A letter-for-letter copy of the listing is required, with no pictures in it.

*** Opening of Input for this task ***

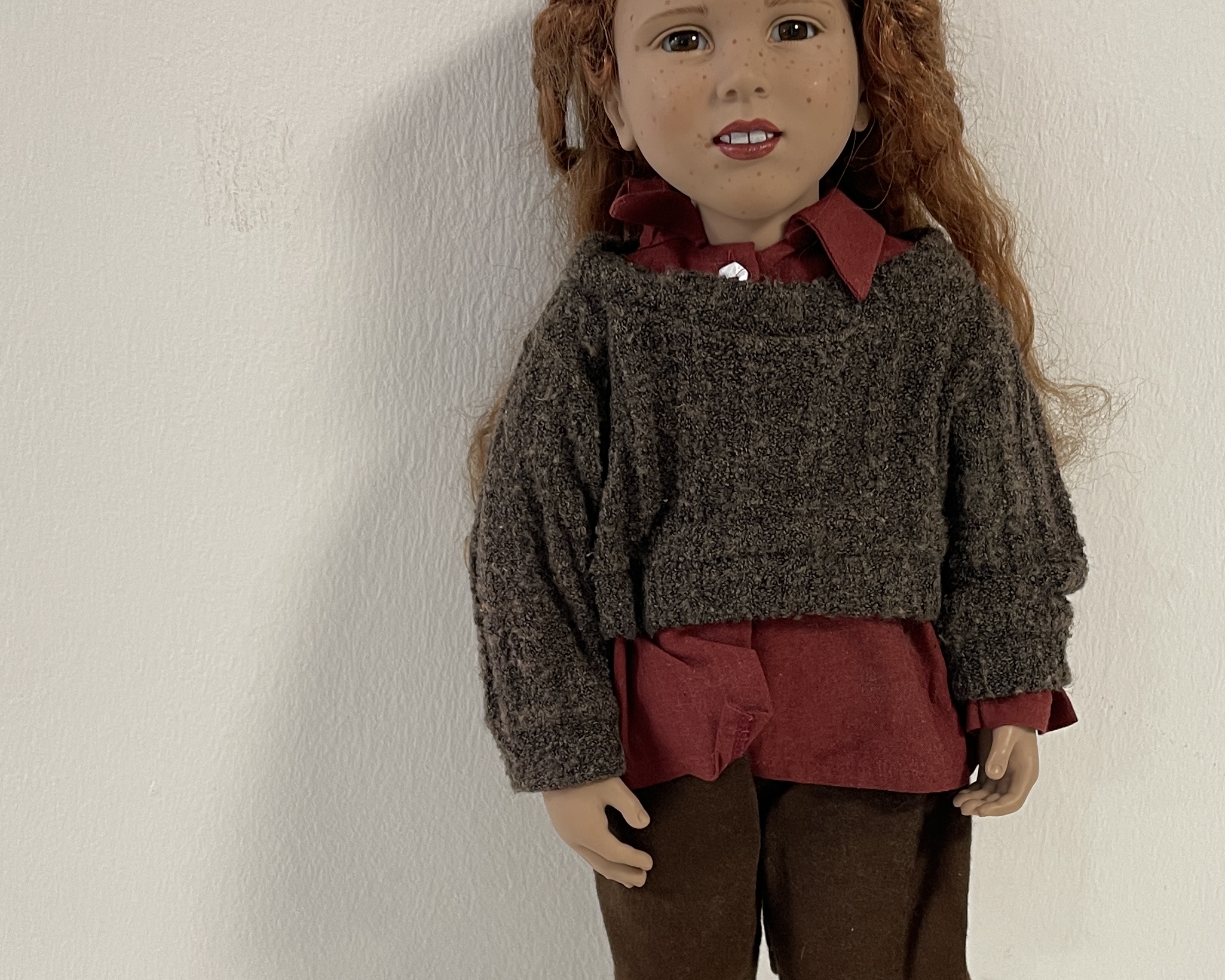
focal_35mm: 48
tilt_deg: -19.9
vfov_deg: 31.2
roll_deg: -2.6
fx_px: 1740
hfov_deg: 38.6
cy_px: 664
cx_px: 742
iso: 100
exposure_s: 1/50
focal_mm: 5.1
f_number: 1.6
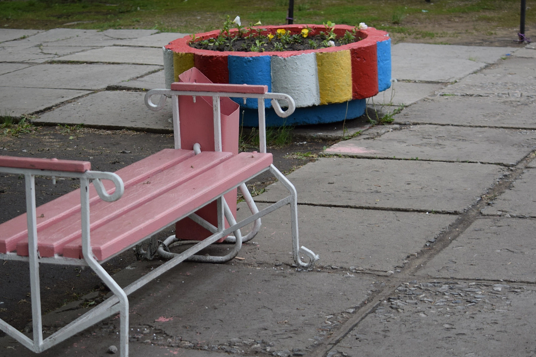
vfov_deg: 13.2
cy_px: 198
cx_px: 219
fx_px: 1543
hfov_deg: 19.7
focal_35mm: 104
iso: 400
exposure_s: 1/1250
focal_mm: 55
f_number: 5
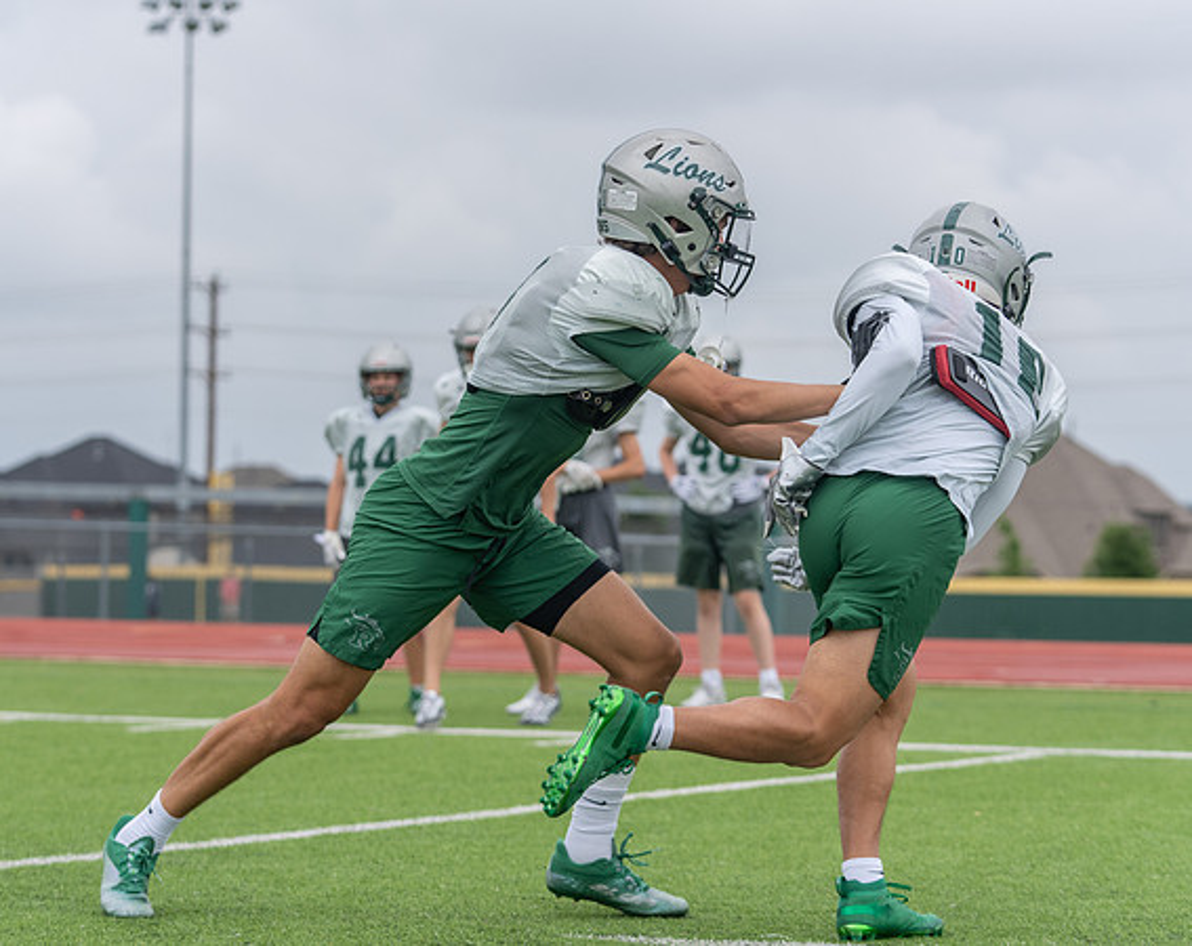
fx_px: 4067
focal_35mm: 116
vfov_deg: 13.3
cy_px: 379
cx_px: 504
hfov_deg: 16.7
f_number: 3.5
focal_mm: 86
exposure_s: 1/1250
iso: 200
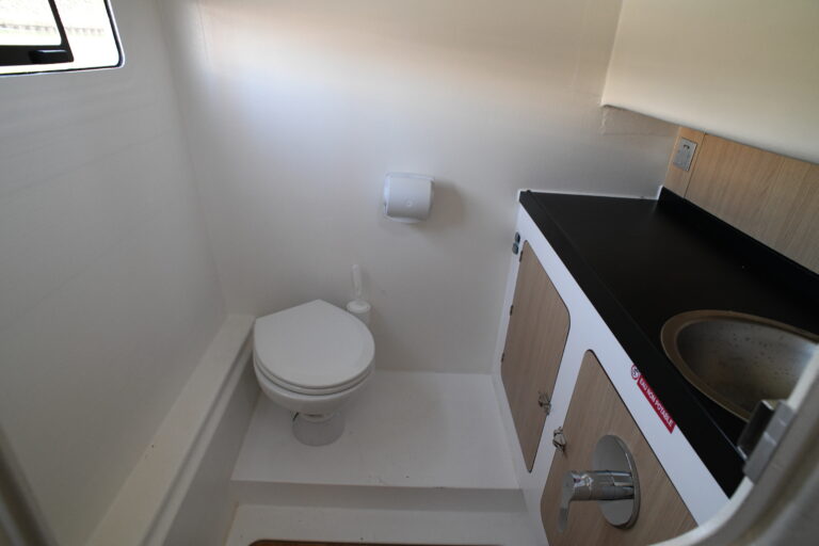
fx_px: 455
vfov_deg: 61.9
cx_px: 410
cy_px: 273
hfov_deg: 84.0
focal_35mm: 20
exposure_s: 1/60
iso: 2200
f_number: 9
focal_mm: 20
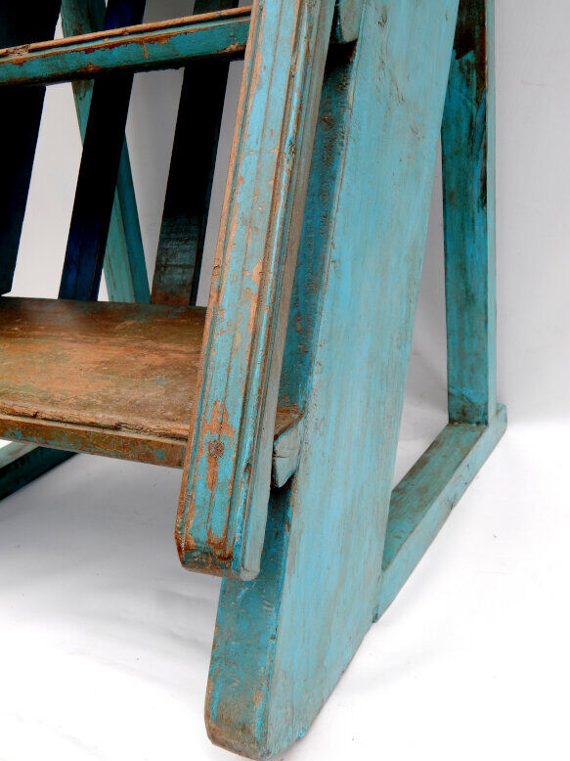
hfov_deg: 39.6
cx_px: 285
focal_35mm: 36
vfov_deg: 51.4
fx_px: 791
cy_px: 388
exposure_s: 1/400
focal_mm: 6.1
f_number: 3.3
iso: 125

*** Close of Input for this task ***

__Your solution__.
focal_35mm: 48
tilt_deg: -19.9
vfov_deg: 31.2
roll_deg: -2.6
fx_px: 1740
hfov_deg: 38.6
cy_px: 664
cx_px: 742
iso: 100
exposure_s: 1/50
focal_mm: 5.1
f_number: 1.6
vfov_deg: 13.2
cy_px: 198
cx_px: 219
fx_px: 1543
hfov_deg: 19.7
focal_35mm: 104
iso: 400
exposure_s: 1/1250
focal_mm: 55
f_number: 5
fx_px: 4067
focal_35mm: 116
vfov_deg: 13.3
cy_px: 379
cx_px: 504
hfov_deg: 16.7
f_number: 3.5
focal_mm: 86
exposure_s: 1/1250
iso: 200
fx_px: 455
vfov_deg: 61.9
cx_px: 410
cy_px: 273
hfov_deg: 84.0
focal_35mm: 20
exposure_s: 1/60
iso: 2200
f_number: 9
focal_mm: 20
hfov_deg: 39.6
cx_px: 285
focal_35mm: 36
vfov_deg: 51.4
fx_px: 791
cy_px: 388
exposure_s: 1/400
focal_mm: 6.1
f_number: 3.3
iso: 125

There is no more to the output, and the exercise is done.